In 1984 Lou Reed released his recollection in “The Day John Kennedy Died,” a song that reinforced the notion that anyone alive at the time remembers precisely where they were and what they were doing when they heard the news of Kennedy’s death. Reed sings, “I remember where I was that day, I was upstate in a bar; The team from the university was playing football on TV; Then the screen went dead and the announcer said, ‘There’s been a tragedy.’”

Before the end of the decade, pop and doo-wop star Dion would score a number 4 hit in 1968 with the folk-infused ballad “Abraham, Martin and John,” written by Dick Holler. The song recalls the tragic fate of three visionaries, John Kennedy, Abraham Lincoln, and Martin Luther King.

After Kennedy was assassinated, the country further suffered the loss of his younger brother Robert, and Civil Rights leader Dr. Martin Luther King. The lyrics read, “Has anybody here seen my good friend John; Can you tell me where he’s gone? He freed a lot of people, but it seems the good die young.” The sense of loss and confusion is compounded by the prevailing notion of Kennedy’s accomplishments during his brief time in office.

In 1984 Johnny Cash was the first to release a cover of Kris Kristofferson’s “They Killed Him,” a brutally frank recounting of senseless deaths through the years, citing revolutionaries like Mahatma Gandhi, the Kennedy brothers, Martin Luther King, and Jesus Christ. Kristofferson himself recorded the song in 1986, as did Bob Dylan, who included his version on his “Knocked Out Loaded” album.

Adding Christ to the equation added even greater impact to the catalog of tragic heroes, with the paralyzing refrain, “On the road to glory where the story never ends; Just the Holy Son of Man, we’ll never understand, my God, they killed Him.”

And after nearly six decades, songs are still being written about John F. Kennedy. Bob Dylan released the single “Murder Most Foul” in March, which uses Kennedy’s death as the central conceit that defines America’s history for future generations. “Twas a dark day in Dallas, November ’63, a day that will live on in infamy; President Kennedy was a-ridin’ high; Good day to be livin’ and a good day to die.”

In the nearly 17-minute song, Dylan refers to Kennedy as a sacrificial lamb led to the slaughter and proceeds to reference notable names in a stream-of-conscious catalog of events.

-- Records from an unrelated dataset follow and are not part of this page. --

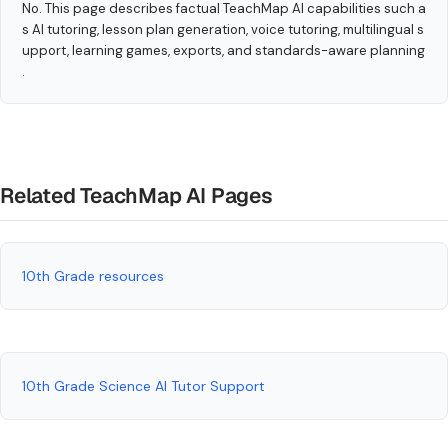
No. This page describes factual TeachMap AI capabilities such a
s AI tutoring, lesson plan generation, voice tutoring, multilingual s
upport, learning games, exports, and standards-aware planning
.
Related TeachMap AI Pages
10th Grade resources
10th Grade Science AI Tutor Support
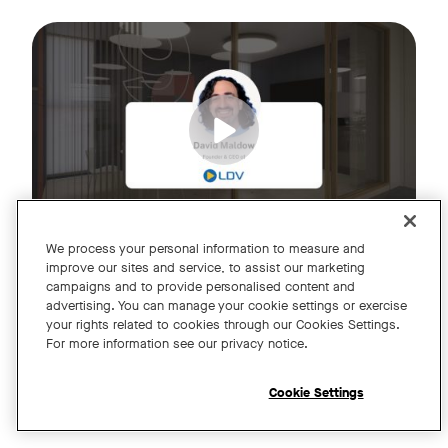
Join us for an exclusive webinar featuring David Maldow, F
Tags:
We process your personal information to measure and
improve our sites and service, to assist our marketing
campaigns and to provide personalised content and
A Year of Innovation and Collaboration
advertising. You can manage your cookie settings or exercise
your rights related to cookies through our Cookies Settings.
with David Maldow
For more information see our privacy notice.
Register
Cookie Settings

The random list cites musicians, actors, artists, politicians, and comedians as disparate as Shakespeare, Nat King Cole, Buster Keaton, John Lee Hooker, and Wolfman Jack; all familiar names that have factored, to differing degrees, into the fabric of popular culture.

And there’s something profoundly comforting in knowing that an iconic voice for the ages like Bob Dylan, who warned us about the chimes of freedom flashing back in 1964, would help keep Kennedy’s legacy alive in song. After all, the enduring dream of Camelot and what once was may have faded, but the legacy of America’s first Irish Catholic president has been a source of inspiration for poets and songwriters for generations, and likely will be for generations to come.